(GIVEN RECORDS Opens)
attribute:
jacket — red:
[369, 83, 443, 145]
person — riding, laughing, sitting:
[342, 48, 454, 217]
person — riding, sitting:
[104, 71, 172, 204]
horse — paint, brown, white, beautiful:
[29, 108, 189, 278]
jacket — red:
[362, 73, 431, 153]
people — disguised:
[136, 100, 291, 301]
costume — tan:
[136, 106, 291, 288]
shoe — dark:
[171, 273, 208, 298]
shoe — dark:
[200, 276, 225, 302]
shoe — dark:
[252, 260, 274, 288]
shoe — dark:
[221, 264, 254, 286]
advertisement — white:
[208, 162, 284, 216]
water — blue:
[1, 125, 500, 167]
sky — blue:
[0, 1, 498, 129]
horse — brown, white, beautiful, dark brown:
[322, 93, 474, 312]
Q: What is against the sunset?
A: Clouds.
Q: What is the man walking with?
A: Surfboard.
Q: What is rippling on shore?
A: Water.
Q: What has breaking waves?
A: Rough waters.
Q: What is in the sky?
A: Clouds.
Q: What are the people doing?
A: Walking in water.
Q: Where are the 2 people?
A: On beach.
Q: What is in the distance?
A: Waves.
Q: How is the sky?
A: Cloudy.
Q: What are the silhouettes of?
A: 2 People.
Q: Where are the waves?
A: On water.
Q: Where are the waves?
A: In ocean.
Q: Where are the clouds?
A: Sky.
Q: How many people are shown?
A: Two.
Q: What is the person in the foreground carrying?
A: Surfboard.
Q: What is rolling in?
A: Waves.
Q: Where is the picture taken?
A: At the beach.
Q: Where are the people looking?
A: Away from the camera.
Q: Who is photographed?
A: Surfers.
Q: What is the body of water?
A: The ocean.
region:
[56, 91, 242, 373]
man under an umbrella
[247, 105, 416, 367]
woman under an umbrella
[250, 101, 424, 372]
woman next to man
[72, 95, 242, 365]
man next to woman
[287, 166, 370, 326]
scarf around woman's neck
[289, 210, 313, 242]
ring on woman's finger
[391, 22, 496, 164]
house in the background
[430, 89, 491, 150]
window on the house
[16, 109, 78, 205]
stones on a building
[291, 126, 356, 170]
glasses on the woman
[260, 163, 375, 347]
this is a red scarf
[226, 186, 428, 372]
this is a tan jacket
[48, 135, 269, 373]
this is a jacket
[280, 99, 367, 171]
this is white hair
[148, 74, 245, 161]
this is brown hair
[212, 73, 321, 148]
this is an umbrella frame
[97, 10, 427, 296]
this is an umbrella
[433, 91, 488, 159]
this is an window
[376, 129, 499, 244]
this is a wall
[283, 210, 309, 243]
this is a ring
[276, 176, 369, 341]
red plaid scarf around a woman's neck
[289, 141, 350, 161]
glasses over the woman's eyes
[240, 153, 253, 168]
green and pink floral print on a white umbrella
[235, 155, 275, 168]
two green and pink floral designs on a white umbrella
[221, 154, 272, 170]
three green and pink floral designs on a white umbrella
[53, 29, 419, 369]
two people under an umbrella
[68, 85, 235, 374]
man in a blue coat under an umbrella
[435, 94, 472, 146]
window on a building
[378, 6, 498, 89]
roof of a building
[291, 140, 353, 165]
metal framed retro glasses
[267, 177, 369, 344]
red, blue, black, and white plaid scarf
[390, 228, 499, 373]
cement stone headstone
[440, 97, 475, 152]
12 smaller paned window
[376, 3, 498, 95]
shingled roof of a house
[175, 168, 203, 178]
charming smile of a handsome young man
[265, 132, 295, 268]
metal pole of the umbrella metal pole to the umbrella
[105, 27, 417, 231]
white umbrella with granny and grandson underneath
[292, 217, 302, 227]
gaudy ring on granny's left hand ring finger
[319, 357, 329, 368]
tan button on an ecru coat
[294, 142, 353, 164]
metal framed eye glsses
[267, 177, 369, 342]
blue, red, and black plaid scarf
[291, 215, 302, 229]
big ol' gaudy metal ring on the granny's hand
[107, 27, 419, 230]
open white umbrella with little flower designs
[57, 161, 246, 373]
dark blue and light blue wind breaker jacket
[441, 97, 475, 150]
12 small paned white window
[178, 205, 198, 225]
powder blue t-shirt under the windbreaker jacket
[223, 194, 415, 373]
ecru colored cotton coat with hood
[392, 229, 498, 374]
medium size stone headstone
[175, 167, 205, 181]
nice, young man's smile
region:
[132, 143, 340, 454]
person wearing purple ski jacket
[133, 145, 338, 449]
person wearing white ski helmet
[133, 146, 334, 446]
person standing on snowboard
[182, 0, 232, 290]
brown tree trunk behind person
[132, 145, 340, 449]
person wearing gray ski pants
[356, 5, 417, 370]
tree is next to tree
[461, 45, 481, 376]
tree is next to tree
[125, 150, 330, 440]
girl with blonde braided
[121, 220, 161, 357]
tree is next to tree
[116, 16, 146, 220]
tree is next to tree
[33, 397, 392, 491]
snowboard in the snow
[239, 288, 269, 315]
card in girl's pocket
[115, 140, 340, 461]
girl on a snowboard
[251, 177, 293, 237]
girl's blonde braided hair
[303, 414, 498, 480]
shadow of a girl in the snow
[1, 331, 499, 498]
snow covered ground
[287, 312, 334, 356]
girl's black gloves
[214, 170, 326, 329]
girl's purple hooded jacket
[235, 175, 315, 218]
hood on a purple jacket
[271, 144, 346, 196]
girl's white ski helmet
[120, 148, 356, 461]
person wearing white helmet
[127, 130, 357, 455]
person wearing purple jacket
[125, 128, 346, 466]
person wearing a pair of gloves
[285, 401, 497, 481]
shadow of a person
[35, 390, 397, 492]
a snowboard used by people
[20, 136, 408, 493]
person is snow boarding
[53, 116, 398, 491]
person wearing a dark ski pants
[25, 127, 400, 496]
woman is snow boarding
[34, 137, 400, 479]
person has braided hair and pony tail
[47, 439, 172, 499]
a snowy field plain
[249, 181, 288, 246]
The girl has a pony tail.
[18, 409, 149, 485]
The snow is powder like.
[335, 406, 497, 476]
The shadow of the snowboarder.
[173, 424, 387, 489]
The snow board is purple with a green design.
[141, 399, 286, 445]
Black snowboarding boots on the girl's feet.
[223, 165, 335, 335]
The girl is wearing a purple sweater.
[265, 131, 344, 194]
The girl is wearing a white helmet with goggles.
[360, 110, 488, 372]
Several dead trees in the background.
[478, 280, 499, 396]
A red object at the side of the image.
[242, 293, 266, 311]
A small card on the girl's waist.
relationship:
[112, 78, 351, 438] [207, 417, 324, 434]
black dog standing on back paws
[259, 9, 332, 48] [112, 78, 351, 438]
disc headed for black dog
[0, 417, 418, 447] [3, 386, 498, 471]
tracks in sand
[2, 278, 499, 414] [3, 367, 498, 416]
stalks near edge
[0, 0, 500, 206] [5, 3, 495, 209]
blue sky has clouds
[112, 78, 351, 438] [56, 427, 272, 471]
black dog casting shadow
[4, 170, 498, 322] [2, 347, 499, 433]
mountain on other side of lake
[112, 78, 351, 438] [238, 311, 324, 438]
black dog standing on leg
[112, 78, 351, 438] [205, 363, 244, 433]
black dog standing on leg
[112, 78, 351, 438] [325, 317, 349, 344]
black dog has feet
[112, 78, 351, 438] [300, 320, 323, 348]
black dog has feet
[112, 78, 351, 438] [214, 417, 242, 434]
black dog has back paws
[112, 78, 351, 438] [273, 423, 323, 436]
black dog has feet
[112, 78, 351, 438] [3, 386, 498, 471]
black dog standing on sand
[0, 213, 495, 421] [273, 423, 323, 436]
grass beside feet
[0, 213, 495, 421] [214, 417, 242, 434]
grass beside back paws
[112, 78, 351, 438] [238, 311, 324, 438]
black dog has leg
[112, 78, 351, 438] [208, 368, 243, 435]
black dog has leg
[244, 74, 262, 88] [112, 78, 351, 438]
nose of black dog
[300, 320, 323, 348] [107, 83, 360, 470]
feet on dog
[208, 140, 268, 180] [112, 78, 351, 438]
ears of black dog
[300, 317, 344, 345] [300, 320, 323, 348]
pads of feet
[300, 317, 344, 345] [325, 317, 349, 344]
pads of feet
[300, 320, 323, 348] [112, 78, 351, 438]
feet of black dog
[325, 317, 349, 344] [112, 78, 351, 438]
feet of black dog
(GIVEN RECORDS Closes)
* _EXERCISE REQUIREMENTS_: Take the lines from the line with "Q: What is against the sunset?" to the line with "cement stone headstone" and edit them so that "the sky" becomes "the heavens", keeping all else unchanged. Provide only those edited lines.

* _REPLY TO THE TASK_:
Q: What is against the sunset?
A: Clouds.
Q: What is the man walking with?
A: Surfboard.
Q: What is rippling on shore?
A: Water.
Q: What has breaking waves?
A: Rough waters.
Q: What is in the heavens?
A: Clouds.
Q: What are the people doing?
A: Walking in water.
Q: Where are the 2 people?
A: On beach.
Q: What is in the distance?
A: Waves.
Q: How is the heavens?
A: Cloudy.
Q: What are the silhouettes of?
A: 2 People.
Q: Where are the waves?
A: On water.
Q: Where are the waves?
A: In ocean.
Q: Where are the clouds?
A: Sky.
Q: How many people are shown?
A: Two.
Q: What is the person in the foreground carrying?
A: Surfboard.
Q: What is rolling in?
A: Waves.
Q: Where is the picture taken?
A: At the beach.
Q: Where are the people looking?
A: Away from the camera.
Q: Who is photographed?
A: Surfers.
Q: What is the body of water?
A: The ocean.
region:
[56, 91, 242, 373]
man under an umbrella
[247, 105, 416, 367]
woman under an umbrella
[250, 101, 424, 372]
woman next to man
[72, 95, 242, 365]
man next to woman
[287, 166, 370, 326]
scarf around woman's neck
[289, 210, 313, 242]
ring on woman's finger
[391, 22, 496, 164]
house in the background
[430, 89, 491, 150]
window on the house
[16, 109, 78, 205]
stones on a building
[291, 126, 356, 170]
glasses on the woman
[260, 163, 375, 347]
this is a red scarf
[226, 186, 428, 372]
this is a tan jacket
[48, 135, 269, 373]
this is a jacket
[280, 99, 367, 171]
this is white hair
[148, 74, 245, 161]
this is brown hair
[212, 73, 321, 148]
this is an umbrella frame
[97, 10, 427, 296]
this is an umbrella
[433, 91, 488, 159]
this is an window
[376, 129, 499, 244]
this is a wall
[283, 210, 309, 243]
this is a ring
[276, 176, 369, 341]
red plaid scarf around a woman's neck
[289, 141, 350, 161]
glasses over the woman's eyes
[240, 153, 253, 168]
green and pink floral print on a white umbrella
[235, 155, 275, 168]
two green and pink floral designs on a white umbrella
[221, 154, 272, 170]
three green and pink floral designs on a white umbrella
[53, 29, 419, 369]
two people under an umbrella
[68, 85, 235, 374]
man in a blue coat under an umbrella
[435, 94, 472, 146]
window on a building
[378, 6, 498, 89]
roof of a building
[291, 140, 353, 165]
metal framed retro glasses
[267, 177, 369, 344]
red, blue, black, and white plaid scarf
[390, 228, 499, 373]
cement stone headstone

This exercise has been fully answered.